"Bem-aventurados os que choram, porque serão consolados."
Introdução
Esta breve bem-aventurança, “Bem-aventurados os que choram, porque serão consolados” (Mateus 5:4), faz parte do conjunto conhecido como Sermão da Montanha. Em poucas palavras Jesus proclama uma palavra de reversão: o sofrimento e o pranto, longe de serem sinais de abandonamento divino, são situações nas quais a ação consoladora de Deus se manifesta. A frase chama a atenção para a sensibilidade de Deus diante da dor humana e para a promessa de consolo que brota do Reino.
Contexto Histórico-Cultural e Autoria
Mateus é um dos quatro evangelhos canônicos e tradicionalmente atribuído a Mateus (Levi), o publicano chamado por Jesus.

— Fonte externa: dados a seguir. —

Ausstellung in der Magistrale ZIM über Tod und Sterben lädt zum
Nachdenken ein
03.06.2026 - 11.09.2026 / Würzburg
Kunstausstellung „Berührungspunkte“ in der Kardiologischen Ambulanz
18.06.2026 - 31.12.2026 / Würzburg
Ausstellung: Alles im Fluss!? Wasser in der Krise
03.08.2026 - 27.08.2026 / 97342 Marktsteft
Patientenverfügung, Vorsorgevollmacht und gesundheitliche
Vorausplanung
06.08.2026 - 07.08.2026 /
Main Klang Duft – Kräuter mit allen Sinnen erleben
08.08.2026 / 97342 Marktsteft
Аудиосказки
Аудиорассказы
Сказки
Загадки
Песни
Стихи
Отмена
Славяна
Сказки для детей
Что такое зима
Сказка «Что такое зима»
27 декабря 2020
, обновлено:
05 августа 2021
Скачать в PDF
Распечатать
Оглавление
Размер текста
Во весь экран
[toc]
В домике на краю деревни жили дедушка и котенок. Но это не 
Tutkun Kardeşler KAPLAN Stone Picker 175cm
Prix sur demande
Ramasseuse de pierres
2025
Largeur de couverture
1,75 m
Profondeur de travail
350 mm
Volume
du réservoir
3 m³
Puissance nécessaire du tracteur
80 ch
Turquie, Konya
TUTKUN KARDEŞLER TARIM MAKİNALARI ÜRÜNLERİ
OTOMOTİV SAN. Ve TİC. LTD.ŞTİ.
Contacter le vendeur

A redação final do evangelho ocorreu em grego e normalmente se data entre as últimas décadas do primeiro século (c. 70–90 d.C.), dirigido sobretudo a comunidades de origem judaica-cristã que reconheciam Jesus como o cumprimento da Escritura. O Sermão da Montanha (capítulos 5–7) reúne ensinamentos de Jesus que refletem tanto sua autoridade rabínica quanto uma reinterpretação das expectativas da lei.
No original grego desta bem-aventurança aparecem palavras-chave: μακάριοι (makarioi, “bem-aventurados” ou “felizes”), πενθοῦντες (penthountes, “os que choram” ou “os que lamentam”) e παρακληθήσονται (paraklēthēsontai, “serão consolados” ou “serão exortados/encorajados”). O verbo παρακαλέω/παρακληθήσονται tem matizes úteis: de consolo, de exortação e, em outros contextos do Novo Testamento, está ligado à ideia do Consolador (παράκλητος, paraklētos), o que abre uma ponte teológica entre o consolo presente e a ação do Espírito.
Historicamente, a promessa de consolo ecoa tradições do AT e da literatura judaica — especialmente Isaías 61:2–3, onde Deus promete consolar os que choram e consolar os enlutados — e também coincide com práticas hebraicas de lamento e arrependimento. Estudos críticos indicam que Jesus, no ensino desta bem-aventurança, dialoga com essas tradições e as redireciona à luz da iminência do Reino.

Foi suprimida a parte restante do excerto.